What the economist somehow forgot to mention is the fact that decades of neoliberal policy making have disconnected economy and society to the effect that a booming economy no longer means social progress or anything close to being “absolutely fine” for the majority of the population. As any self-respecting economic historian will tell you, the positive relation between economic growth and social prosperity was one of the great achievements of the post-war welfare state. Neoliberal politics has successfully destroyed this relation over the course of last few decades. The idea that “we” as society are “absolutely fine” because the economy is recovering is thus a remnant from a historical period that simply doesn’t exist anymore. Applying it to our current situation is academically frivolous and journalistically shady. At the end of the day, this is the true meaning of neoliberalism: the only welfare that matters is the welfare of business (during the financial crisis we could literally observe the state turning into a welfare state for the banks). 

The problem is that people and their economic troubles don’t disappear because the dominant political ideology doesn’t recognise them. And this is where good old propaganda comes in, or, as British filmmaker Adam Curtis calls it, “perception management.” Our NRC-economist gives us a great lesson in one of today’s most perfidious forms of perception management: psychologisation.
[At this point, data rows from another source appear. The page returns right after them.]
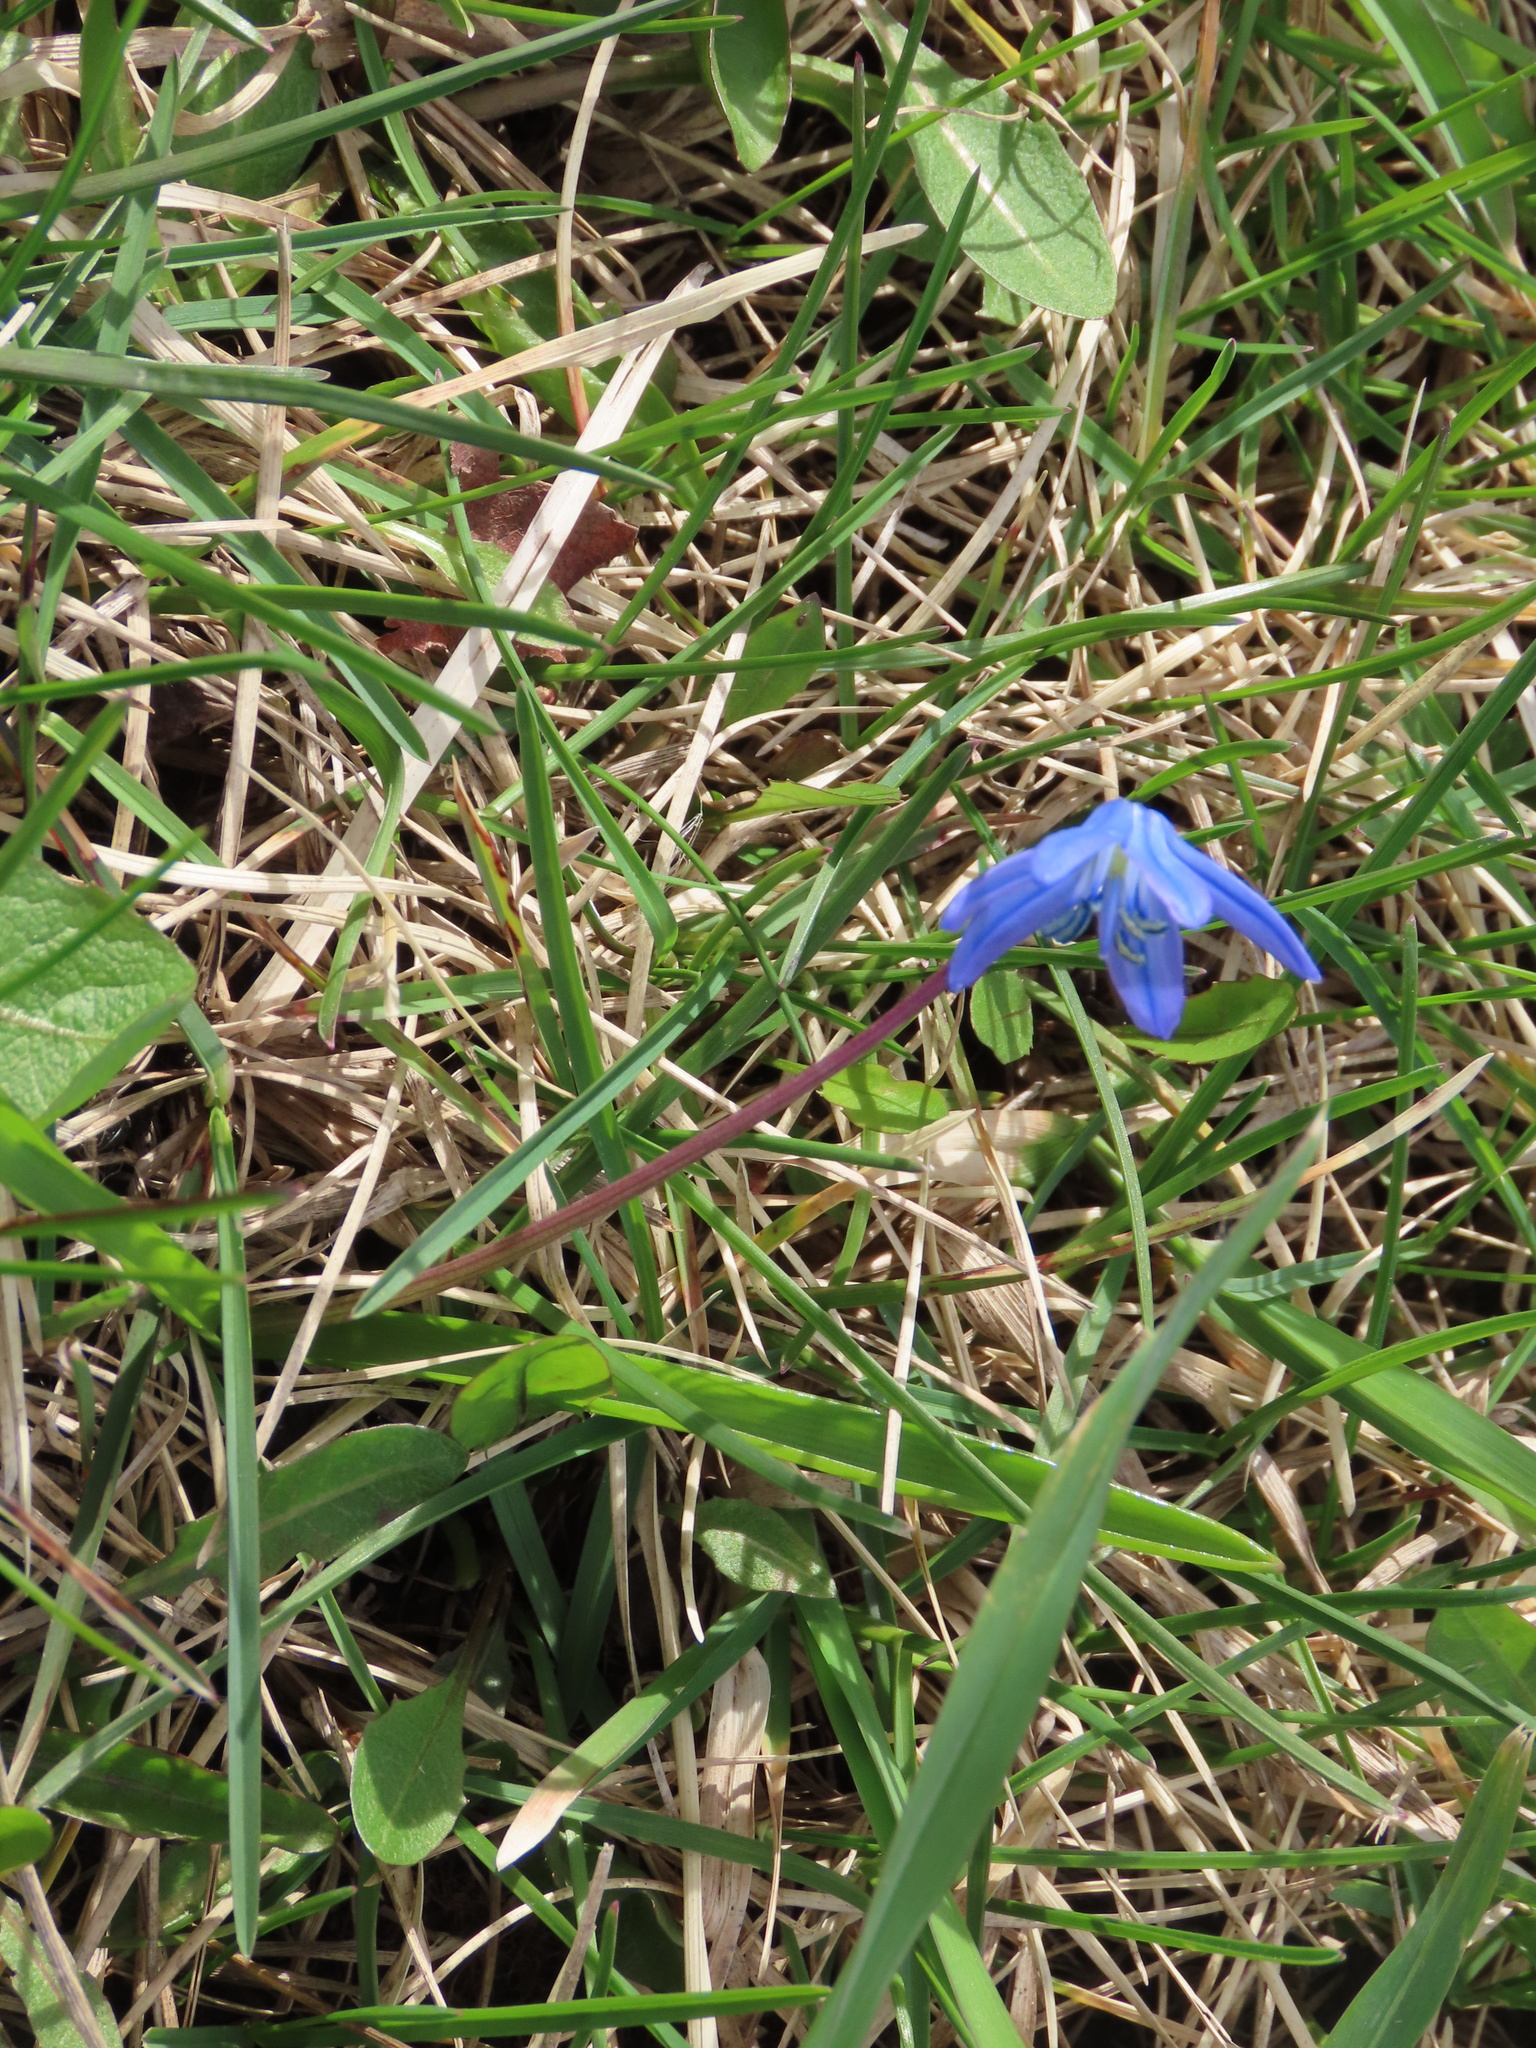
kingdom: Plantae
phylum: Tracheophyta
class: Liliopsida
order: Asparagales
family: Asparagaceae
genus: Scilla
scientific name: Scilla siberica
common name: Siberian squill
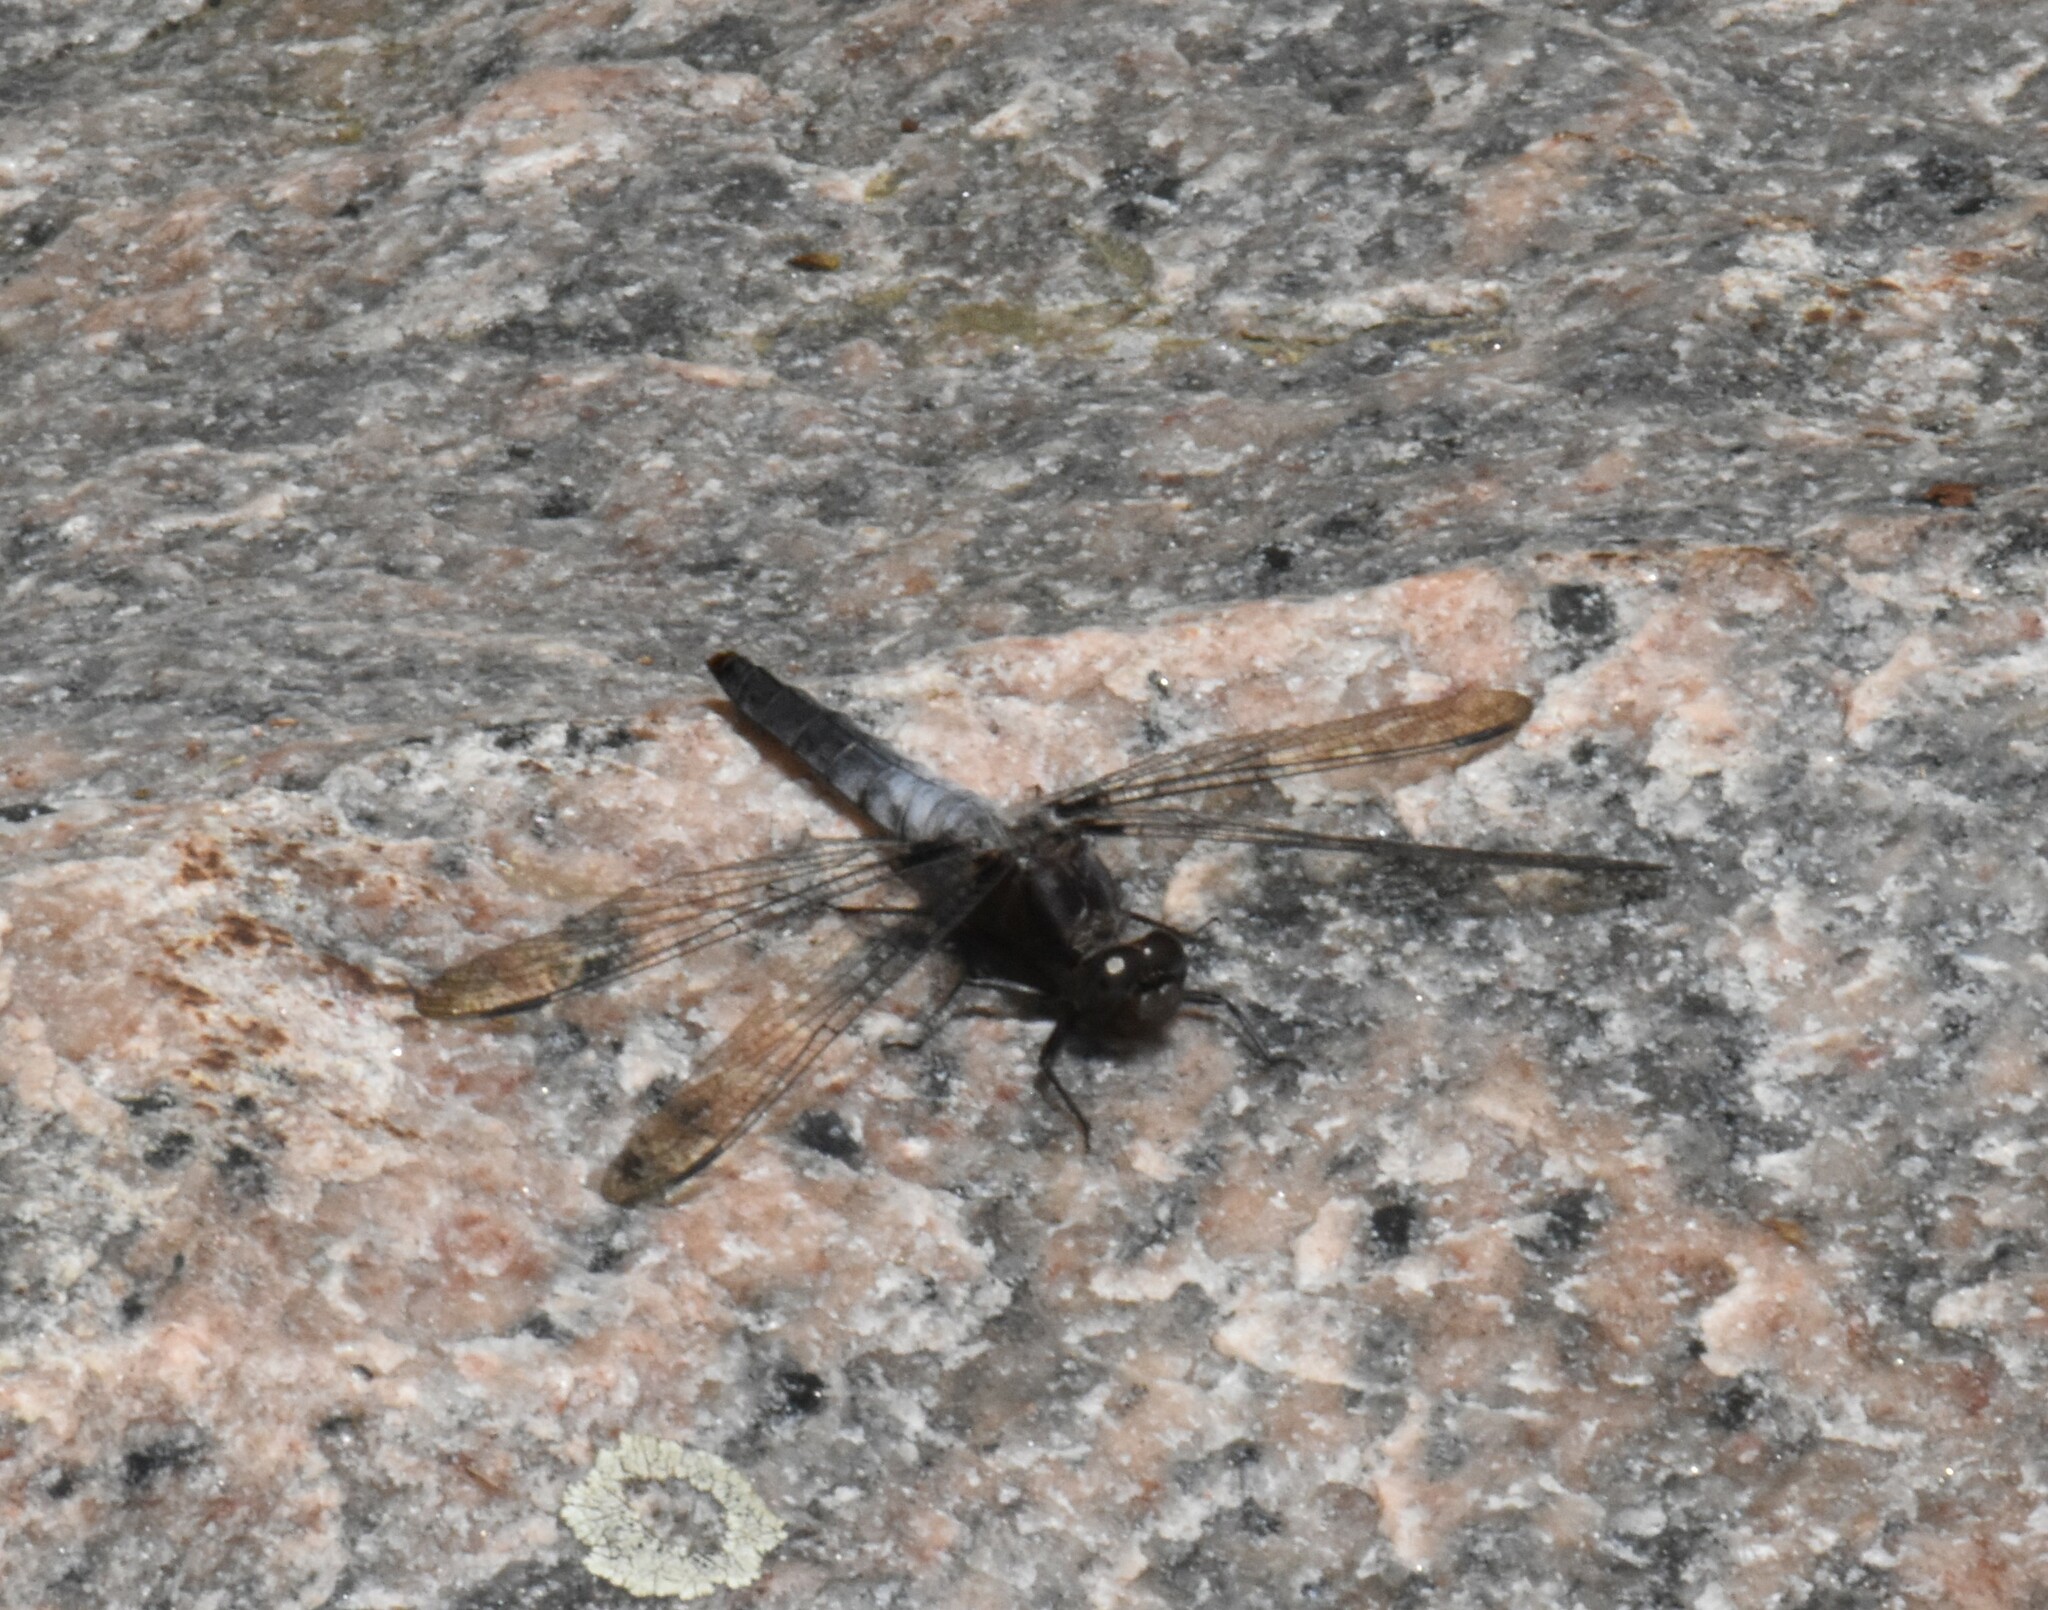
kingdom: Animalia
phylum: Arthropoda
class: Insecta
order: Odonata
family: Libellulidae
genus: Ladona
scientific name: Ladona julia
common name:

What this means is the strategy to turn the real economic and social problems we are experiencing collectively on a daily basis into psycho-pathological symptoms for which only the individual itself is responsible. In the case of the NRC-article this entails the declaration that the economic distress of a growing part of the population is simply unreal: “We are absolutely fine but don’t believe it yet”. The factual troubles of the lower and middle classes are “scientifically” transformed into imaginary problems caused by the brain’s insufficiency to properly process the high-paced economic recovery. Luckily for us, there are economists who can tell us how we ought to feel (i.e., absolutely fine) which implies that those who don’t should probably go and see their GP or psychiatrist to get some Xanax or Prozac or find out whatever went wrong during their childhood. 

So take your pills and feel fabulous already. Happy 2018!